On this blog you will find posts about dinghy cruising locations, accounts of our voyages, maintenance tips and 'How to's' ranging from rigging standing lug sails and building galley boxes to using 'anchor buddies' and creating 'pilotage notes'. I hope you find something that inspires you to get out on the water in your boat. Drop us a comment and happy sailing.
Steve and Arwen

Sunday 25 March 2012

Tinkerbelle and Robert Manry

I have been a member of the Dinghy Cruising Association for the last year or so. I find their forum informative, lively and well informed, populated by sailors who understand small boats and who have a high level of skill. The forum can be a little ‘tiring’ though as there is lots of off topic banter which at times can be strident and bluntly irritating. Well I find it irritating and so I exercise my right to tune out until it comes back onto boating topics. What I don’t find irritating however is the dinghy cruising association quarterly journal. Now that is brilliant, a mixture of rally reports and articles about dinghy cruising written by those who are experienced and knowledgeable. Authors have great skill in weaving stories with factual information. As a newbie, it is a mine of well informed discussion, instruction and insight. These are people who really know their ‘stuff’ and I would recommend anyone who sails a small boat to join. This year my new year’s resolution is to actually get over my fears and actually join one of their south west rallies. I say fear because I feel I don’t have sufficient skills to actually join those rallies and I’m likely to make a complete ‘ass’ of myself. I don’t row Arwen; I’ve never sailed her onto a beach; or off one for that matter. I’ve still so much to learn but then the argument goes – you join DCA to gain from the experience of others!

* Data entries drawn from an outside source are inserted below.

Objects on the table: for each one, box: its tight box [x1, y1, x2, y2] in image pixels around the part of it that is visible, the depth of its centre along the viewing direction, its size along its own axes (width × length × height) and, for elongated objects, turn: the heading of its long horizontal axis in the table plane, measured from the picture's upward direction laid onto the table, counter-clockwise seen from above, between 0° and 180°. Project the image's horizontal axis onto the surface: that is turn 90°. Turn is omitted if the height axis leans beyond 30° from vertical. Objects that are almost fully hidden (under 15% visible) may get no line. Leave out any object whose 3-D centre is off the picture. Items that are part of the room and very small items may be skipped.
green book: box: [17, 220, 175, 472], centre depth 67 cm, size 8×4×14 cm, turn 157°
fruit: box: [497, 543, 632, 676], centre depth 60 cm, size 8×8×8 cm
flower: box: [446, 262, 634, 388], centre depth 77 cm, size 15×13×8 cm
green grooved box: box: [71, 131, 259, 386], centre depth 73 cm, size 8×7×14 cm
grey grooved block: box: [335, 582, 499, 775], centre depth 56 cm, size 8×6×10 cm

Any way the reason I bring this up is because of a great article by Paul Constantine about Robert Manry and his small boat ‘Tinkerbelle’in this quarter's journal. Together they crossed the Atlantic, Tinkerbelle, being a 13.5 ft boat, Robert a copy editor of a newspaper. The date was 1965.


Robert Manry

Paul’s article was well written, informative and thought provoking. I won’t repeat any of it here but I did decide to do a little digging because this is a story I didn’t know about.

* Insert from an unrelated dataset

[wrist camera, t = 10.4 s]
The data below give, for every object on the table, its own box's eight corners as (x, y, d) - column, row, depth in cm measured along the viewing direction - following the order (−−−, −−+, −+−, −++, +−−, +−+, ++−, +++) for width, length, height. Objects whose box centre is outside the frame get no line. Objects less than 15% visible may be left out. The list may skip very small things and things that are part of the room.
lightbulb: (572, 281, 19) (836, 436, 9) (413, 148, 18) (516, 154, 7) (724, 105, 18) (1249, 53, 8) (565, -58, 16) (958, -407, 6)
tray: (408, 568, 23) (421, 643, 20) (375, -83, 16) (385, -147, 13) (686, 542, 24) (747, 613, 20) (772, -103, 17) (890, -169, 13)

Robert Manry was born in 1918 in Landour, India, in the Himalayas and worked as a reporter in Ohio, and in Pittsburgh, Pennsylvania. Tinkerbelle was a boat he bought to work on. He added a small cabin, painted it and made some modifications.

I read that Robert Manry had dreamed of sailing the Atlantic for 30 years and although he had asked friends to accompany him they didn’t materialise and so he planned his epic journey as a solo voyage.

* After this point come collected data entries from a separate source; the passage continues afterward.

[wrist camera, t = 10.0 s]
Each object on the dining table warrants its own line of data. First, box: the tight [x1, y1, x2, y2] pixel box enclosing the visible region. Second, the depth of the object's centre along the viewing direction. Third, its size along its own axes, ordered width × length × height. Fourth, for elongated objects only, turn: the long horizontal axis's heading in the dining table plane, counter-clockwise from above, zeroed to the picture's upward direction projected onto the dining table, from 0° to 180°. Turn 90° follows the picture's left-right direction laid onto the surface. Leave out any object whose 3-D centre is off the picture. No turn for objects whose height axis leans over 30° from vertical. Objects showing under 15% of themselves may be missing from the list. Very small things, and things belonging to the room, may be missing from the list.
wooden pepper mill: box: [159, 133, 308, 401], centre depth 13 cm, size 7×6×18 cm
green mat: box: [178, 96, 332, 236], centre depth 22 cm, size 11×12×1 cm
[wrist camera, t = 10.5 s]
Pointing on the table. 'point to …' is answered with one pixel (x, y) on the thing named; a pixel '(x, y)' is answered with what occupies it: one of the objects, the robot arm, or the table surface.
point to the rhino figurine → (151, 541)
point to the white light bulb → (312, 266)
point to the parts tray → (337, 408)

Yet when you look at Tinkerbelle, you realise it is a miracle that he ever survived the voyage. Her hull wasn’t deep enough. He didn’t have much breadth. Half the cockpit was open with little shelter from wind or waves. Tinkerbelle was a little wooden Old Town "Whitecap" sailboat, originally built by the Old Town Canoe Co. of Maine. Her official registration number painted on her bow was OH 7013 AR. Robert made various alterations to his boat, filling any space with foam for added buoyancy and fitting an emergency distress beacon, spare parts and enough supplies for 90 days at sea. I read that he taught himself to use a sextant
sitting on the porch outside his house.



Anyway he sailed from Falmouth in USA to Falmouth in UK. It took 78 days during which time he was woken by a submarine, knocked overboard several times by big waves, socialised with Russian trawlers, broke his rudder several times, feasted with a Belgian ship’s captain and received an armada welcome in Falmouth UK.



“…[an] armada appeared on the scene, this one English and headed south, straight for Tinkerbelle and me. It came towards us fast, turned and then swept us up into its bosom to escort us the remaining few miles to Falmouth; and as it moved along it continued to grow. It was a fantastic sight.”


Robert Manry
Sounds like an average day on Plymouth Sound in Arwen!

When he stepped onto land at Falmouth steps at the Old Custom House, his wife and children were there to greet him, having flown in from Ohio. Thousands turned out to welcome him, for his story had made the press on both sides of the Atlantic.